This exercise considers two-player MDPs that correspond to zero-sum, turn-taking games like those in Chapter game-playing-chapter. Let the players be $A$ and $B$, and let $R(s)$ be the reward for player $A$ in state $s$. (The reward for $B$ is always equal and opposite.)
-
Let $U_A(s)$ be the utility of state $s$ when it is $A$’s turn to move in $s$, and let $U_B(s)$ be the utility of state $s$ when it is $B$’s turn to move in $s$. All rewards and utilities are calculated from $A$’s point of view (just as in a minimax game tree). Write down Bellman equations defining $U_A(s)$ and $U_B(s)$.
-
Explain how to do two-player value iteration with these equations, and define a suitable termination criterion.
-
Consider the game described in Figure line-game4-figure on page line-game4-figure.
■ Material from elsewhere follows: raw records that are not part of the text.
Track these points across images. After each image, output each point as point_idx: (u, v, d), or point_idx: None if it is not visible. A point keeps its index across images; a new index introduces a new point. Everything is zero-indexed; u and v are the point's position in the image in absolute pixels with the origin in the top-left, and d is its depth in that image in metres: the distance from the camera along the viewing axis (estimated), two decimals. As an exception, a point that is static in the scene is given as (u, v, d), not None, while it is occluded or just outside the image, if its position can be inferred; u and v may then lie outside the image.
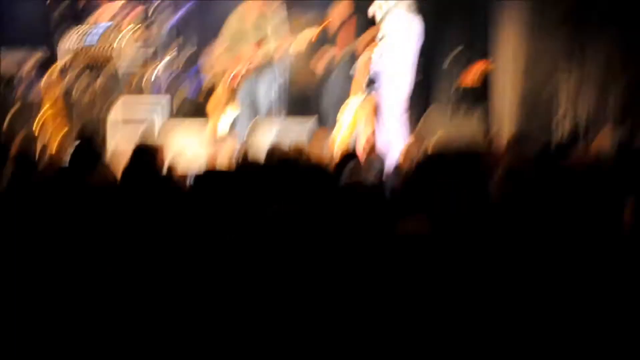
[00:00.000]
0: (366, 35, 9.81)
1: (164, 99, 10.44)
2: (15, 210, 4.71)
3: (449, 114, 10.49)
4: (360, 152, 8.15)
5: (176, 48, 11.23)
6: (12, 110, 9.60)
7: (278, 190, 5.30)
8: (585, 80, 10.29)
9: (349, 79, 10.25)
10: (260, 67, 9.60)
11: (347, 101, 10.12)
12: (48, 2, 10.71)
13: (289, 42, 9.75)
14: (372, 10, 9.18)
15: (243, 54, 9.59)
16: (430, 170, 5.77)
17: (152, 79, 11.07)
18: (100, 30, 10.37)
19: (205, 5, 11.91)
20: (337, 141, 9.89)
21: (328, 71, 10.56)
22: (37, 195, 5.06)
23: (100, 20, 10.68)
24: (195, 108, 11.00)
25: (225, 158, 9.33)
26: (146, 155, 7.02)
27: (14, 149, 6.87)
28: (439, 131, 9.74)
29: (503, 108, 10.38)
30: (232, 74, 9.63)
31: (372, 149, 8.52)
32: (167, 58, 11.16)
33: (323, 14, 10.93)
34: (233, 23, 9.65)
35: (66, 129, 9.61)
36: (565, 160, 6.53)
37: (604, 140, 7.76)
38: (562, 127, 10.27)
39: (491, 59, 10.82)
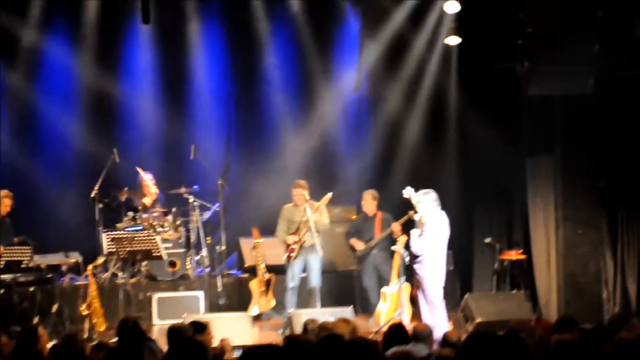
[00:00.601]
0: (400, 221, 10.28)
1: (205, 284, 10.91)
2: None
3: (492, 295, 10.51)
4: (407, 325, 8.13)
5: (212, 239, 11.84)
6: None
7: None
8: (627, 259, 10.40)
9: (386, 262, 10.56)
10: (306, 250, 10.28)
11: (388, 285, 10.24)
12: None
13: (330, 228, 10.46)
14: (405, 194, 9.53)
15: (293, 238, 10.36)
16: (479, 346, 5.75)
17: (194, 265, 11.43)
18: (140, 226, 11.01)
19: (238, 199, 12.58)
20: (382, 316, 9.96)
21: (365, 255, 10.84)
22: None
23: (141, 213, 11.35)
24: (238, 286, 11.40)
25: (271, 336, 9.44)
26: (195, 331, 7.06)
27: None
28: (483, 310, 9.74)
29: (546, 290, 10.43)
30: (288, 249, 10.41)
31: (418, 323, 8.45)
32: (206, 246, 11.67)
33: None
34: (287, 213, 10.55)
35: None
36: (615, 339, 6.41)
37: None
38: (610, 304, 10.32)
39: (523, 247, 11.04)
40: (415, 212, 9.33)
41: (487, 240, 11.21)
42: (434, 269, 9.06)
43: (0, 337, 6.60)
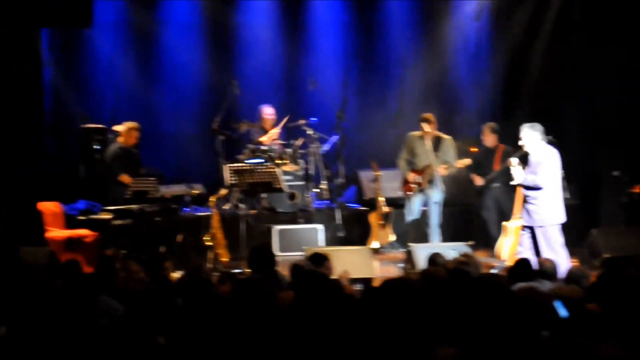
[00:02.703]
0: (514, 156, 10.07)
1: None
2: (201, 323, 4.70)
3: (620, 230, 10.18)
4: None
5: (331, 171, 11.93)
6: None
7: (455, 297, 5.20)
8: None
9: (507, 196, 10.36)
10: (428, 183, 10.21)
11: (508, 219, 10.05)
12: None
13: (453, 165, 10.26)
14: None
15: (414, 177, 10.28)
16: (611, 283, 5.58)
17: (313, 197, 11.50)
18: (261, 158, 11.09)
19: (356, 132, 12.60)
20: (503, 251, 9.79)
21: (485, 189, 10.73)
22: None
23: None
24: (356, 219, 11.40)
25: (390, 269, 9.43)
26: (315, 264, 7.09)
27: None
28: (611, 245, 9.47)
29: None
30: (406, 186, 10.37)
31: (542, 258, 8.24)
32: (325, 179, 11.72)
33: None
34: (412, 143, 10.35)
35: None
36: None
37: None
38: None
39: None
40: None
41: (616, 173, 10.83)
42: (552, 204, 8.72)
43: (131, 264, 6.77)
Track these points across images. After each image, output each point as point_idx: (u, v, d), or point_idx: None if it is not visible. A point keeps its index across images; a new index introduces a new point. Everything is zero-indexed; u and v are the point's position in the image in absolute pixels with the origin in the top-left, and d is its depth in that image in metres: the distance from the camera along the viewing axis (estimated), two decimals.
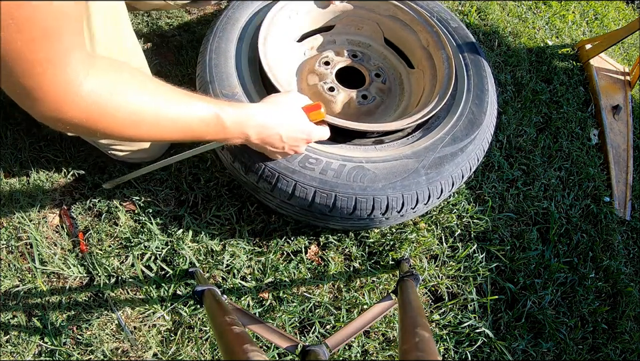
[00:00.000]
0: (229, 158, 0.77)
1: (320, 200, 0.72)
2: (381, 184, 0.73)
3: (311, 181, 0.72)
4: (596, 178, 1.28)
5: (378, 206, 0.73)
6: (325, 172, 0.73)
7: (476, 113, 0.86)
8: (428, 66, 0.94)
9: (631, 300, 1.07)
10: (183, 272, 0.87)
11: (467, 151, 0.80)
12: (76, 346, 0.81)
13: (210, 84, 0.80)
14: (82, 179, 0.98)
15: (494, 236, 1.06)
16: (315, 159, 0.74)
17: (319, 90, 0.91)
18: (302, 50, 1.03)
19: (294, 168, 0.72)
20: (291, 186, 0.72)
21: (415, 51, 0.99)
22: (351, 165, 0.74)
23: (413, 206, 0.76)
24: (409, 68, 1.02)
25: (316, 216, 0.78)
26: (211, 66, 0.82)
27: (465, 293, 0.95)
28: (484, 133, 0.85)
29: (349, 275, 0.93)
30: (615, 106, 1.50)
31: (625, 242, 1.21)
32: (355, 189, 0.72)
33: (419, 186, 0.74)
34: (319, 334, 0.85)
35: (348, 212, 0.73)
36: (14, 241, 0.88)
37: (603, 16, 2.00)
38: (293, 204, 0.76)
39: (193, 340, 0.82)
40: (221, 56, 0.84)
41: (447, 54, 0.89)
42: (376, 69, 0.98)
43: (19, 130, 1.02)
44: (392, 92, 0.99)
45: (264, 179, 0.73)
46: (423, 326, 0.49)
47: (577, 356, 0.96)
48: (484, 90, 0.91)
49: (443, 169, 0.77)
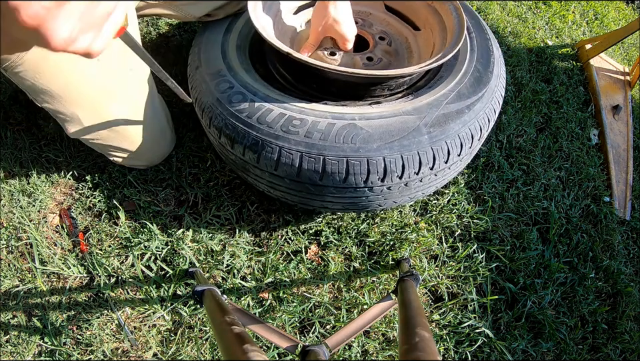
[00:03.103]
0: (216, 134, 0.75)
1: (307, 165, 0.67)
2: (376, 145, 0.66)
3: (296, 145, 0.67)
4: (596, 178, 1.28)
5: (374, 170, 0.66)
6: (310, 134, 0.67)
7: (482, 72, 0.81)
8: (436, 23, 0.91)
9: (630, 300, 1.07)
10: (182, 272, 0.87)
11: (474, 109, 0.73)
12: (76, 346, 0.81)
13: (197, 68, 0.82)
14: (82, 179, 0.98)
15: (494, 236, 1.06)
16: (300, 120, 0.68)
17: (319, 55, 0.84)
18: (298, 23, 0.99)
19: (277, 133, 0.68)
20: (275, 153, 0.68)
21: (419, 11, 0.95)
22: (341, 123, 0.67)
23: (416, 171, 0.68)
24: (415, 31, 0.99)
25: (309, 190, 0.72)
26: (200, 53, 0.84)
27: (465, 293, 0.95)
28: (492, 93, 0.79)
29: (349, 275, 0.93)
30: (615, 106, 1.50)
31: (624, 242, 1.21)
32: (346, 150, 0.65)
33: (420, 145, 0.67)
34: (318, 334, 0.85)
35: (341, 178, 0.67)
36: (14, 241, 0.88)
37: (602, 16, 2.00)
38: (281, 176, 0.71)
39: (192, 340, 0.82)
40: (209, 45, 0.86)
41: (454, 5, 0.85)
42: (379, 33, 0.94)
43: (19, 130, 1.02)
44: (399, 55, 0.95)
45: (249, 149, 0.70)
46: (423, 326, 0.49)
47: (577, 356, 0.96)
48: (489, 51, 0.87)
49: (448, 127, 0.69)
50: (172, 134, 0.98)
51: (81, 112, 0.78)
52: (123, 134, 0.84)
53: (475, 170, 1.15)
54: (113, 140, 0.84)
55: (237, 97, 0.73)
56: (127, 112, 0.82)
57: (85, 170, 0.99)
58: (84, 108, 0.78)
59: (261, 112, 0.70)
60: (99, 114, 0.79)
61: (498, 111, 0.81)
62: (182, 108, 1.10)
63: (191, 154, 1.02)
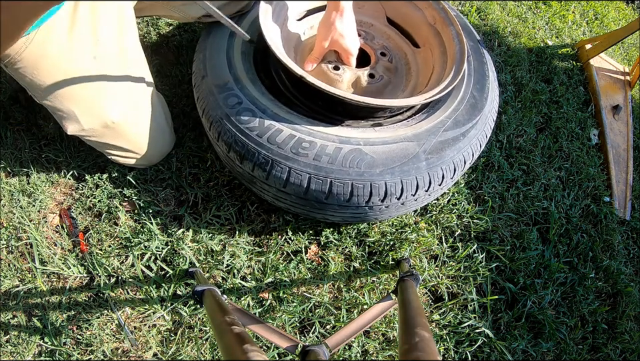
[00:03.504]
0: (224, 148, 0.76)
1: (315, 186, 0.71)
2: (379, 170, 0.71)
3: (305, 167, 0.70)
4: (596, 178, 1.28)
5: (376, 193, 0.71)
6: (319, 157, 0.71)
7: (477, 98, 0.85)
8: (436, 44, 0.93)
9: (630, 300, 1.07)
10: (182, 272, 0.87)
11: (469, 136, 0.79)
12: (76, 346, 0.81)
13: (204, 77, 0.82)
14: (82, 179, 0.98)
15: (494, 236, 1.06)
16: (309, 143, 0.72)
17: (323, 69, 0.86)
18: (302, 30, 1.00)
19: (287, 154, 0.71)
20: (285, 173, 0.71)
21: (421, 29, 0.97)
22: (348, 148, 0.72)
23: (413, 193, 0.73)
24: (414, 47, 1.00)
25: (313, 206, 0.76)
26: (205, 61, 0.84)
27: (465, 293, 0.95)
28: (486, 118, 0.83)
29: (349, 275, 0.93)
30: (615, 106, 1.50)
31: (624, 242, 1.21)
32: (352, 174, 0.70)
33: (418, 171, 0.72)
34: (318, 334, 0.85)
35: (345, 198, 0.71)
36: (14, 241, 0.88)
37: (603, 16, 2.00)
38: (288, 192, 0.74)
39: (192, 340, 0.82)
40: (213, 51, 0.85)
41: (457, 31, 0.87)
42: (381, 48, 0.96)
43: (19, 130, 1.02)
44: (398, 72, 0.97)
45: (259, 167, 0.73)
46: (423, 326, 0.49)
47: (577, 356, 0.96)
48: (485, 76, 0.90)
49: (444, 154, 0.75)
50: (171, 134, 0.98)
51: (77, 108, 0.78)
52: (120, 132, 0.84)
53: (475, 170, 1.15)
54: (110, 138, 0.84)
55: (247, 114, 0.75)
56: (124, 110, 0.82)
57: (85, 170, 0.99)
58: (80, 105, 0.78)
59: (271, 132, 0.73)
60: (95, 111, 0.79)
61: (489, 136, 0.86)
62: (182, 108, 1.10)
63: (191, 154, 1.02)
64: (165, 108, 0.96)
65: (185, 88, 1.14)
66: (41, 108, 1.03)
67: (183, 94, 1.13)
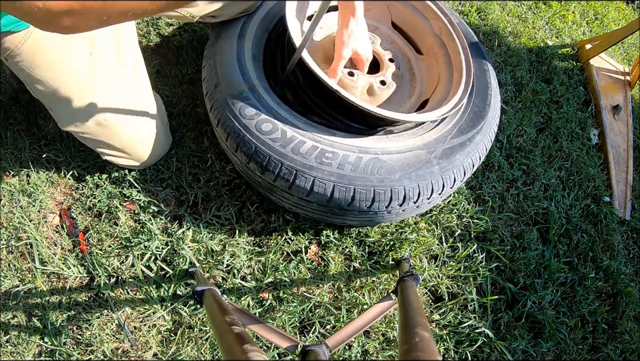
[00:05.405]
0: (244, 159, 0.77)
1: (339, 194, 0.73)
2: (397, 175, 0.74)
3: (329, 176, 0.73)
4: (596, 178, 1.28)
5: (396, 197, 0.74)
6: (342, 166, 0.74)
7: (480, 106, 0.89)
8: (441, 54, 0.95)
9: (630, 300, 1.07)
10: (182, 272, 0.87)
11: (475, 141, 0.84)
12: (76, 346, 0.81)
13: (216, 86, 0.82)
14: (82, 179, 0.98)
15: (494, 236, 1.06)
16: (332, 153, 0.75)
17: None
18: None
19: (311, 164, 0.73)
20: (309, 182, 0.73)
21: (426, 37, 0.98)
22: (368, 157, 0.75)
23: (429, 196, 0.77)
24: (417, 54, 1.01)
25: (334, 212, 0.79)
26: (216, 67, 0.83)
27: (465, 293, 0.95)
28: (489, 125, 0.88)
29: (349, 275, 0.93)
30: (615, 106, 1.50)
31: (624, 242, 1.21)
32: (373, 181, 0.73)
33: (433, 175, 0.76)
34: (318, 334, 0.85)
35: (367, 204, 0.74)
36: (14, 241, 0.88)
37: (603, 16, 2.00)
38: (311, 200, 0.76)
39: (192, 340, 0.82)
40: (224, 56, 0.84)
41: (462, 44, 0.90)
42: (388, 54, 0.97)
43: (19, 130, 1.02)
44: (404, 79, 0.99)
45: (281, 177, 0.74)
46: (423, 326, 0.49)
47: (577, 355, 0.96)
48: (487, 84, 0.93)
49: (454, 158, 0.80)
50: (166, 135, 0.97)
51: (72, 104, 0.78)
52: (113, 131, 0.83)
53: (475, 170, 1.15)
54: (102, 136, 0.84)
55: (267, 125, 0.76)
56: (118, 108, 0.82)
57: (85, 170, 0.99)
58: (74, 101, 0.78)
59: (294, 144, 0.75)
60: (88, 108, 0.79)
61: (493, 139, 0.91)
62: (182, 108, 1.10)
63: (191, 154, 1.02)
64: (161, 109, 0.95)
65: (185, 88, 1.14)
66: (41, 109, 1.03)
67: (182, 94, 1.13)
Draw the state space (rather than the game tree), showing the moves by $A$ as solid lines and moves by $B$ as dashed lines. Mark each state with $R(s)$. You will find it helpful to arrange the states $(s_A,s_B)$ on a two-dimensional grid, using $s_A$ and $s_B$ as “coordinates.”
-
Now apply two-player value iteration to solve this game, and derive the optimal policy.